It’s not easy to make sense of the evolutionary imperative that compels one to try to cheat death, or at least the illusion of death. Since the dawn of conscious thought, there have always been those who see life as a game worth playing only when the stakes are high, but historically they have been cast to the fringes of the human experience. Out there, they formed itinerant tribes, ragtag troupes, dirtbag caravans; they sought epiphany in caves, before crowds, at Burning Man.

But the divide between the salaried status quo and the free thinkers on the fringe narrows with each generation. Today, they and their antics occupy feature-length articles, Oscar-winning documentaries, Super Bowl halftime shows.

Still, the question remains: What compels a human to try to cheat death, or at least the illusion of it?

For Dominic Soufl, the 23-year-old leading the next generation of Tahoe highliners, the answer is less academic and more experiential.

“It’s hard for people who don’t understand it,” he says. “The more extreme a sport is, the more compelling emotionally it is. When you’re about to get on a highline, you’re shaking, you think you’re going to kill yourself, you’re so scared. It’s not until you stand up that you’re like, ‘This is why I’m doing it.’”

 

A highline with a view at D.L. Bliss State Park, photo by Anthony Cupaiuolo/First Tracks Productions

 

birth of a sport

In its current form, slacklining only dates back about 40 years. The spirit of the fledgling sport, however, has existed as long as there have been wayward youth to look at narrow, improbable surfaces and think, “I can balance on that.”

At its most fundamental, then, slacklining is the act of balancing on an unlikely surface. At its most existential, slacklining is an elegant answer to the question: What am I made of?

This same question compelled two young rock climbers in the early 1980s to look at their loose pieces of webbing and see more than just casual accessories. In the Yosemite climbing scene of that era, climbers were known to balance on parking lot chains in between sessions on a rock face. Adam Grosowsky and Jeff Ellington found the activity absorbing but limiting. To recreate the challenge with the added value of mobility, the two repurposed their carabiners and climbing webbing—a woven material typically used for slings, harnesses and anchor extensions—to create the ideal balancing act: a line with enough tensile strength to support weight (more than 4,000 pounds, at minimum), and enough flexibility to engage the muscles and the mind.

[Text data extracted from the pages]
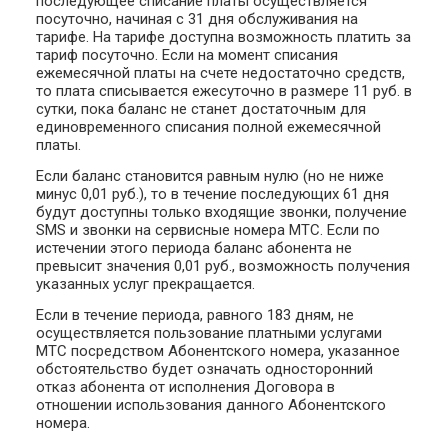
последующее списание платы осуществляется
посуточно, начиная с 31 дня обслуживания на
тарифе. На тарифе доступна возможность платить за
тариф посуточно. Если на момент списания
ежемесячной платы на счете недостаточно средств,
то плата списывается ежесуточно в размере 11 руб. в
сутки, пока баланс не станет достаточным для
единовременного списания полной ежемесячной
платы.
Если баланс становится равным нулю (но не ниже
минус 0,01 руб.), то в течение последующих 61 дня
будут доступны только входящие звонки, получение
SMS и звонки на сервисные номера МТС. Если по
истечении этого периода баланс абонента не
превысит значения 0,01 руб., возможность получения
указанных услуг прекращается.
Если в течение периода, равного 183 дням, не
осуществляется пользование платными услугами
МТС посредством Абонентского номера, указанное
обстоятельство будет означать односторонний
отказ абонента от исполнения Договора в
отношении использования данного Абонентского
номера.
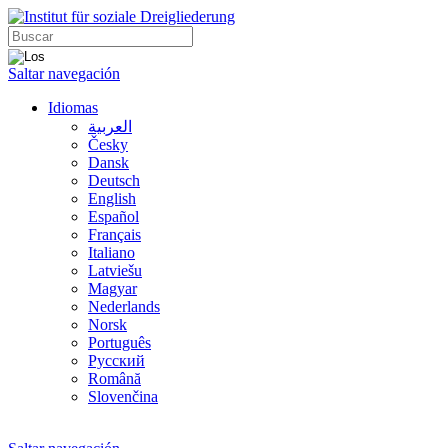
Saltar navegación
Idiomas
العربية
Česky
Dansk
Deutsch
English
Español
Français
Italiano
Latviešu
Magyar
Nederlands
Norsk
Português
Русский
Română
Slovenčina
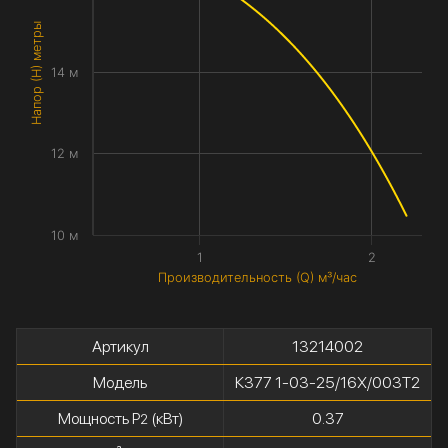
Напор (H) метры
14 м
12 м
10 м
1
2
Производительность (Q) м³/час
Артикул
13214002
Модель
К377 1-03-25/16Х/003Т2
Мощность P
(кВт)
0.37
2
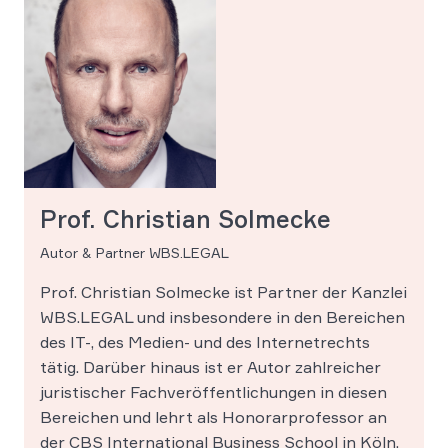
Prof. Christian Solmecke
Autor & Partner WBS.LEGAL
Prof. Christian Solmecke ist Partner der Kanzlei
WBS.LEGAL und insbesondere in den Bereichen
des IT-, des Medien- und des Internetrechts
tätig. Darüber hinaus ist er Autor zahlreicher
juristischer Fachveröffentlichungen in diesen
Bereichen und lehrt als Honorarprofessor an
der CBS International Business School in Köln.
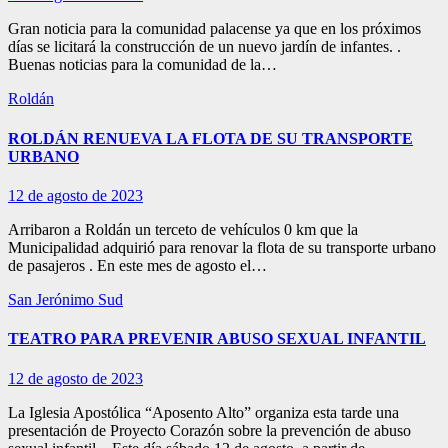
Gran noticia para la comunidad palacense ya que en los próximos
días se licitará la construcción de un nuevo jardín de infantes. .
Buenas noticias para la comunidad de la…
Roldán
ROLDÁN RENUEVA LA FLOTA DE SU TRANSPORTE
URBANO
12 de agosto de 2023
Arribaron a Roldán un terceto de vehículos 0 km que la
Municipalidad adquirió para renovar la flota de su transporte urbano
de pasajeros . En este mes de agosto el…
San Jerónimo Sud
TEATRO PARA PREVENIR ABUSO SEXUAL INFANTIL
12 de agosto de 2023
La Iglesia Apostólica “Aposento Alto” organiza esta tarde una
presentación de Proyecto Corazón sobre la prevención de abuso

• **Exercise details**
Render this sentence from the slacklining article in Spanish: "At its most fundamental, then, slacklining is the act of balancing on an unlikely surface."

• **Exercise output**
En su forma más elemental, entonces, el slackline es el acto de mantener el equilibrio sobre una superficie improbable.